I went with a simple decorated name for each of the teachers, because it hadn’t yet been announced whether the teachers were staying on and teaching, moving, or transferring to administrative roles, and I figured a name plaque would be good for either office or classroom.
The image transfer onto these plaques is absolutely *chef’s kiss* sublime. I could not love it more. They are vibrant, sharp and rich. 10/10, no notes. A good addition to the emergency gift armoury.
Bookmarks
I hadn’t intended to make bookmarks for the teachers, but whilst I was sorting out my materials for the other projects I found a bookmark I had made for one of the teachers at the same time I made hand painted custom bookmarks, for each of the students in Bean’s class. I had intended to make a bookmark for each of the teachers, too, but as I had made the children’s bookmarks in their house colours I wanted to make the teacher’s in their house colours too, however I never did find out the house colour for one of the teachers, and then couldn’t very well give the other teacher the one that I had already made for them. But still, seven months on and it was senseless letting it go to waste, so I made a very quick and simple acrylic bookmark for the other teacher, no worries about house colours or it being the same style.
I didn’t realise until after I had made it that I put the name on the second bookmark in the opposite orientation to what I had intended, but I was on the home straight and honestly, it’s fine. I had made some almost identical bookmarks for family Christmas Cracker gifts during the festive period, and though I had run out of the two tones of gold vinyl I used for those, I managed to find a colour shifting metallic and a pink vinyl to pair for this last gift.
The Year End
Despite the challenge of illness disrupting these projects, I’m happy that I found a way to make the teacher gifts work. Though different from my original vision, I had something to give. Experimenting with materials and techniques turned a difficult situation into a learning experience. As Bean takes these gifts to school, I hope they bring a smile to the teachers’ faces and show our gratitude.
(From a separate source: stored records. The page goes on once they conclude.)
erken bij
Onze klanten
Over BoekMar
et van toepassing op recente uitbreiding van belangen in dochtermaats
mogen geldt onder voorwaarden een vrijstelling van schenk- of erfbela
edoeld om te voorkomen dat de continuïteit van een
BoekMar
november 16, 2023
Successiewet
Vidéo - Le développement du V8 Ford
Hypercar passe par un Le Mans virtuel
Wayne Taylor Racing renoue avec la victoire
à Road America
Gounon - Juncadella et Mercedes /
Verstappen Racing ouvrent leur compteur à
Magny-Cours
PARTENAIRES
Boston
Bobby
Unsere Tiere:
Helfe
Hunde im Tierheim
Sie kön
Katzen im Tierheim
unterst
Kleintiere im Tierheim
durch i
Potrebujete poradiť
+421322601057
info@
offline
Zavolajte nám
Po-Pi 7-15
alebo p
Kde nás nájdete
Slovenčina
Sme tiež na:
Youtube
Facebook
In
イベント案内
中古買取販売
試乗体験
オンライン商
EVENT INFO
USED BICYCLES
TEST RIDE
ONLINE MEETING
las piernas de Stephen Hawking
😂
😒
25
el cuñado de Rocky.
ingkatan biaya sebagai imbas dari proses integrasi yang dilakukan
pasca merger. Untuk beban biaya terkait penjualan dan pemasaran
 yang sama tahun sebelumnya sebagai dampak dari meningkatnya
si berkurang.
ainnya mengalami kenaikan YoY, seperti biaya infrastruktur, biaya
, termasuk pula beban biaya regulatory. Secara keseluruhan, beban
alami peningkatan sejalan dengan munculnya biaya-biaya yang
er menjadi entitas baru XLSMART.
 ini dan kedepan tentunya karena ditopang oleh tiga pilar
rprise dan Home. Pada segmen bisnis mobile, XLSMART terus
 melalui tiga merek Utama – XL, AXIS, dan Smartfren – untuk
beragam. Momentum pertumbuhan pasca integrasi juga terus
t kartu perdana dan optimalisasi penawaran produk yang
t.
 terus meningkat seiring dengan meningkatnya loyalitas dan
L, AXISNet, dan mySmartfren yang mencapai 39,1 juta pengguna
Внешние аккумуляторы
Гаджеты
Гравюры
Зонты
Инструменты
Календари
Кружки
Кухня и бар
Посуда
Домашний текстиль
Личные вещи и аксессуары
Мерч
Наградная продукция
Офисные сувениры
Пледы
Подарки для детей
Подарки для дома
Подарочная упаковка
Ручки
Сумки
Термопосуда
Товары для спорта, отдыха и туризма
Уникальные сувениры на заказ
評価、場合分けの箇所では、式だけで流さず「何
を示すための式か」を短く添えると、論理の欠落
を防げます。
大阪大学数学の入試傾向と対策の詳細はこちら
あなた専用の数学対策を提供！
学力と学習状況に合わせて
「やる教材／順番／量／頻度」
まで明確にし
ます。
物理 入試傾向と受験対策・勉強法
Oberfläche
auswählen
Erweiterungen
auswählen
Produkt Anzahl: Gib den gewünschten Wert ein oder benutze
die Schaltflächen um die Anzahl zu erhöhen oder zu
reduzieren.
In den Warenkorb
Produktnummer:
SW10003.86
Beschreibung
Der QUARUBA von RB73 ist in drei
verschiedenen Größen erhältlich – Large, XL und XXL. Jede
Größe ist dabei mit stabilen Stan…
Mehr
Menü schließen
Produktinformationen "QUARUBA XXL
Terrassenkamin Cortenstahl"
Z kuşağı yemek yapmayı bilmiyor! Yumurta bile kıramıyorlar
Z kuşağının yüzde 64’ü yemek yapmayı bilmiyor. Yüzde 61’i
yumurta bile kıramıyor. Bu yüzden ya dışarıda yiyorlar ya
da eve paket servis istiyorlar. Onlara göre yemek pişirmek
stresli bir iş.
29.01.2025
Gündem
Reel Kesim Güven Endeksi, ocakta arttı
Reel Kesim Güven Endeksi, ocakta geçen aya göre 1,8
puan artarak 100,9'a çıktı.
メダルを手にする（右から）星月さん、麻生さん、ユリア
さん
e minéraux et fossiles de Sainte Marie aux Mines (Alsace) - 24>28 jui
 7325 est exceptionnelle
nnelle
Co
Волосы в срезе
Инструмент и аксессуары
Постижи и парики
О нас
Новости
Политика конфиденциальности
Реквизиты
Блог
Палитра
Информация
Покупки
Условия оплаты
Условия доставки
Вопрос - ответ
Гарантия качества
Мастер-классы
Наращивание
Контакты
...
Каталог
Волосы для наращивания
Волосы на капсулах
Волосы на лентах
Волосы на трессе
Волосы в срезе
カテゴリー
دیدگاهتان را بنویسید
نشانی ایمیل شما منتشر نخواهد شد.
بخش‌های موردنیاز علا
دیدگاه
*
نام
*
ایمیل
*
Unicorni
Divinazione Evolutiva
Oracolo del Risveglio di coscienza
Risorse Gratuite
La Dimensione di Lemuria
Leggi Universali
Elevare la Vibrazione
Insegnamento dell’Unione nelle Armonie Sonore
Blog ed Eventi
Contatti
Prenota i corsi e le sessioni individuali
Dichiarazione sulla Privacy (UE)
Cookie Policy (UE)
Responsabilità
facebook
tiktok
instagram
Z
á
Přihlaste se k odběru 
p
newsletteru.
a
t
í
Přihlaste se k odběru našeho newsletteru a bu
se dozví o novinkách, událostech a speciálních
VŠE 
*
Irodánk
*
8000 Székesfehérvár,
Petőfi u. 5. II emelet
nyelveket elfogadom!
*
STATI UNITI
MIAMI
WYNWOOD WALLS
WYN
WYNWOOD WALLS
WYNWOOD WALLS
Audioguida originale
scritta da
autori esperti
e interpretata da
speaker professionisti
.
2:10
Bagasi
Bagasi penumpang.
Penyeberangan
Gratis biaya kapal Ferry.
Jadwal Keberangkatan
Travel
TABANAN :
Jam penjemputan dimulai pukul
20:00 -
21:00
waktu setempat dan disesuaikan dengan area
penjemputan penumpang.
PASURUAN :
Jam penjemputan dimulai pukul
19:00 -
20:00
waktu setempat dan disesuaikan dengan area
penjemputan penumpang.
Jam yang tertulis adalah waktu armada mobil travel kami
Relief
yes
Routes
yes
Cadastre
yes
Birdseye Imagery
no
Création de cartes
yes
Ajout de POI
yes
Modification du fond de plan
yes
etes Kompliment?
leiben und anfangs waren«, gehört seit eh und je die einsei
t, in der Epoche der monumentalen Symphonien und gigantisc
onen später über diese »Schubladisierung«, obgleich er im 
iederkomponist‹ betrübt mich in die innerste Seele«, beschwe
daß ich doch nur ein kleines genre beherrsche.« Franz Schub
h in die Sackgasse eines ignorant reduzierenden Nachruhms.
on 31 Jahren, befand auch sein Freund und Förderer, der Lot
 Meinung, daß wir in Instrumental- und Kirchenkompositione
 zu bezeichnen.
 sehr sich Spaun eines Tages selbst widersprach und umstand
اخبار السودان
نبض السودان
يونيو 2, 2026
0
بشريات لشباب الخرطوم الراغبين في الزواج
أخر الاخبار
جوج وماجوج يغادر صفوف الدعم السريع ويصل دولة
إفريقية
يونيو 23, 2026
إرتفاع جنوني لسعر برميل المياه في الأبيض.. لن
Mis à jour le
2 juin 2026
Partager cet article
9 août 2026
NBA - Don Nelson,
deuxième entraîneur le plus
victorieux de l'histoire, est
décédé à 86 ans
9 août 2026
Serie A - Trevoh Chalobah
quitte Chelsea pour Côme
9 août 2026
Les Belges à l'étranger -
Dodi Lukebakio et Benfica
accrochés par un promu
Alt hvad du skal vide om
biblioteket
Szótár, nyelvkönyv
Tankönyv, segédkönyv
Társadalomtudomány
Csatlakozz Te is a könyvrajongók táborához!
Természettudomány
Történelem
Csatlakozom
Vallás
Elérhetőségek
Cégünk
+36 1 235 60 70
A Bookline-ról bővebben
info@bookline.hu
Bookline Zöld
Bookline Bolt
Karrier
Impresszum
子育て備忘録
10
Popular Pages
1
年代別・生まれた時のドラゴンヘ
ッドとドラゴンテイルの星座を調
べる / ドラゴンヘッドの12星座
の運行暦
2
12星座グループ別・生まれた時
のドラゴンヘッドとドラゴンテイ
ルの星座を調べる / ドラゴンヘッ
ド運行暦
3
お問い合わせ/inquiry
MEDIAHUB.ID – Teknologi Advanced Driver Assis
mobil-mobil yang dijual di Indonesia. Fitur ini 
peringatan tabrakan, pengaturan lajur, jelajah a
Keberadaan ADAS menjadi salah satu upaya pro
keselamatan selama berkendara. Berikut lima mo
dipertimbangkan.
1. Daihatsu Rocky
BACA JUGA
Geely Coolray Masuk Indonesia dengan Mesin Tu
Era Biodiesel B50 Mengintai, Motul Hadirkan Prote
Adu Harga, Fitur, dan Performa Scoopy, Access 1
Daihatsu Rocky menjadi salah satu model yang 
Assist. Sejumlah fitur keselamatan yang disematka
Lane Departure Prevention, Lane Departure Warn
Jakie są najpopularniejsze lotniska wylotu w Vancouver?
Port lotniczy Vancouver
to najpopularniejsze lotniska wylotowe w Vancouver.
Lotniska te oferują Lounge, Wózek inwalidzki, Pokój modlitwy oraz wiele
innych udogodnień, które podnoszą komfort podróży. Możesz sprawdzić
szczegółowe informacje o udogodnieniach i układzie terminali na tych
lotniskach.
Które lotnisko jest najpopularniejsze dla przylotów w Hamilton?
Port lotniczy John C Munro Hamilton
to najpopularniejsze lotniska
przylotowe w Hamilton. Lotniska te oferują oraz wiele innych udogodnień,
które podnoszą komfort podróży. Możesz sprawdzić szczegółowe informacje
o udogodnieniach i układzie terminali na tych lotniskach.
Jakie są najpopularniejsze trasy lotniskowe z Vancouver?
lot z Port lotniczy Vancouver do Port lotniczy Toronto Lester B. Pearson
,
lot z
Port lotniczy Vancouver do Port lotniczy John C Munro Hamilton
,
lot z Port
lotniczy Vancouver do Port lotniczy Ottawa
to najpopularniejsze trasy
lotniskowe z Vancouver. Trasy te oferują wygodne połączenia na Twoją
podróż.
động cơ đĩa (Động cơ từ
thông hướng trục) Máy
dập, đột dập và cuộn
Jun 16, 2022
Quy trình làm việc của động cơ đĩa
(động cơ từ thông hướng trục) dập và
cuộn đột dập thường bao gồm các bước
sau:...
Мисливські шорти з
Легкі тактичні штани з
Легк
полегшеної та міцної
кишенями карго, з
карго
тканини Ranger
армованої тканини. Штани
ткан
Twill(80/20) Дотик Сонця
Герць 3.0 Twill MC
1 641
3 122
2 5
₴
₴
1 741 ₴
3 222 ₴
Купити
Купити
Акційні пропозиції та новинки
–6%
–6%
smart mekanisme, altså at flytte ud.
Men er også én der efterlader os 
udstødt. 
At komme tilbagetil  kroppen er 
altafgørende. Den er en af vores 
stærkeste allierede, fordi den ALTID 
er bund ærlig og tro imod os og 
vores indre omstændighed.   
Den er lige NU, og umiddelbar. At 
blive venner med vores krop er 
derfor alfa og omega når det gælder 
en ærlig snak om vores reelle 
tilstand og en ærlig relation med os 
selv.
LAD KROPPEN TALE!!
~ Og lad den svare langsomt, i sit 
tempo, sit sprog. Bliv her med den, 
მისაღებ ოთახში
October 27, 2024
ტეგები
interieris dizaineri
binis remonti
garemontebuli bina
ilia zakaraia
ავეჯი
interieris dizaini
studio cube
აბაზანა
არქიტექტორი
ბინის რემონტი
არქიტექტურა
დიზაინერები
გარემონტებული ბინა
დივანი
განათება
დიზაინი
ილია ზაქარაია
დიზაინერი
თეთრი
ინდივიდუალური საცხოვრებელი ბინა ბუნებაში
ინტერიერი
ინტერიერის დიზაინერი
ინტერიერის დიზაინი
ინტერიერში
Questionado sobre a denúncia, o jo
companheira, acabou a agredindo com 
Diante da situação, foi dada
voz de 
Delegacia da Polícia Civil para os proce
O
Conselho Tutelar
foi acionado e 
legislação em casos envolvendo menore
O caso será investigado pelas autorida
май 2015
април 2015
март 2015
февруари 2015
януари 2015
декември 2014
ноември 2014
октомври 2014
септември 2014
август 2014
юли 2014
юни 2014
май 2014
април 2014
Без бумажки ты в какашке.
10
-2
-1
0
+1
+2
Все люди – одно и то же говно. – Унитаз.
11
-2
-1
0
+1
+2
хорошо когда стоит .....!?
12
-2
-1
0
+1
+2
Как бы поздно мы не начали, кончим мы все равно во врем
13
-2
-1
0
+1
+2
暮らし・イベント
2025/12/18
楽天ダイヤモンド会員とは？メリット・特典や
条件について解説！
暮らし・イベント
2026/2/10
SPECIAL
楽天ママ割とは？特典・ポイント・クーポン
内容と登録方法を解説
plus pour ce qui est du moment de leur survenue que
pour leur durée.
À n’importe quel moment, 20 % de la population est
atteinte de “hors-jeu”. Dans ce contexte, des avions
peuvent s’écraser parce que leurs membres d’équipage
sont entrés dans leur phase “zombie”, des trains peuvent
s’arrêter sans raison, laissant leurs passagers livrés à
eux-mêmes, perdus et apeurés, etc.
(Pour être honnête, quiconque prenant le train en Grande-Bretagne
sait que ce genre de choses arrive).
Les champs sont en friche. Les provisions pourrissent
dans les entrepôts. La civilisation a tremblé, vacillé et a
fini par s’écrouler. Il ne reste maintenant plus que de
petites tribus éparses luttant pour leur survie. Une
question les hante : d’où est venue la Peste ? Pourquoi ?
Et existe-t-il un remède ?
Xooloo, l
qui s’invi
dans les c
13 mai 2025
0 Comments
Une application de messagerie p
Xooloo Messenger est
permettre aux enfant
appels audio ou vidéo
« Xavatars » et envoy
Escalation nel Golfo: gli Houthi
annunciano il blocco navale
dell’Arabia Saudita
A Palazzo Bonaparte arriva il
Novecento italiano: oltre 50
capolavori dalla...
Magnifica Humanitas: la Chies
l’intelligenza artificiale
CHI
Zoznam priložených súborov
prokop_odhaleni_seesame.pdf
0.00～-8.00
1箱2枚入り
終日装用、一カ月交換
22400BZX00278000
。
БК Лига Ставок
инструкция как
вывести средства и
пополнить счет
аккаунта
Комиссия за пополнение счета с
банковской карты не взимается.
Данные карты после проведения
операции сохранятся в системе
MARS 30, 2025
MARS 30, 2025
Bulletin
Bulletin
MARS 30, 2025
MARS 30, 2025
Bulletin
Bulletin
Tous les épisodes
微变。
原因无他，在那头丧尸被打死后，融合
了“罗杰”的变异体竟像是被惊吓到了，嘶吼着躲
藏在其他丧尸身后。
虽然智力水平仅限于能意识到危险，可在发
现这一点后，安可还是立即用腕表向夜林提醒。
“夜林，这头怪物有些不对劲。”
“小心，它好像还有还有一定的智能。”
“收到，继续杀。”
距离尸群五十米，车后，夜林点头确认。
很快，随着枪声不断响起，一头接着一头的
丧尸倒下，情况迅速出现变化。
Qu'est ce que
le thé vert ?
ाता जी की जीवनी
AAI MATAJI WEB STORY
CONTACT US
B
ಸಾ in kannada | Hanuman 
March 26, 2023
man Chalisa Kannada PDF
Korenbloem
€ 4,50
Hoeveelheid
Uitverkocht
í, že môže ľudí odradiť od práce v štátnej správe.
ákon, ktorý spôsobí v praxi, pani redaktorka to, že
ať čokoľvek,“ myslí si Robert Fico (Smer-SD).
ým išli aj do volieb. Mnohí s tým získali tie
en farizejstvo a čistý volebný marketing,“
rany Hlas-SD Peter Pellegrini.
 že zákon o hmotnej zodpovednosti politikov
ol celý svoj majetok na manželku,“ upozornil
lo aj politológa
Looking ahead, I’m ready to improve these ideas and make even better gifts in the future, thanks to the lessons learned. I’ll definitely make some variation of all these projects again in the future, hopefully with a little more time for planning and design, as in hindsight I’d like to have made the gifts a little more cohesive, but I am absolutely bowled over to have found a way to make the pencil cases for the coming Christmas.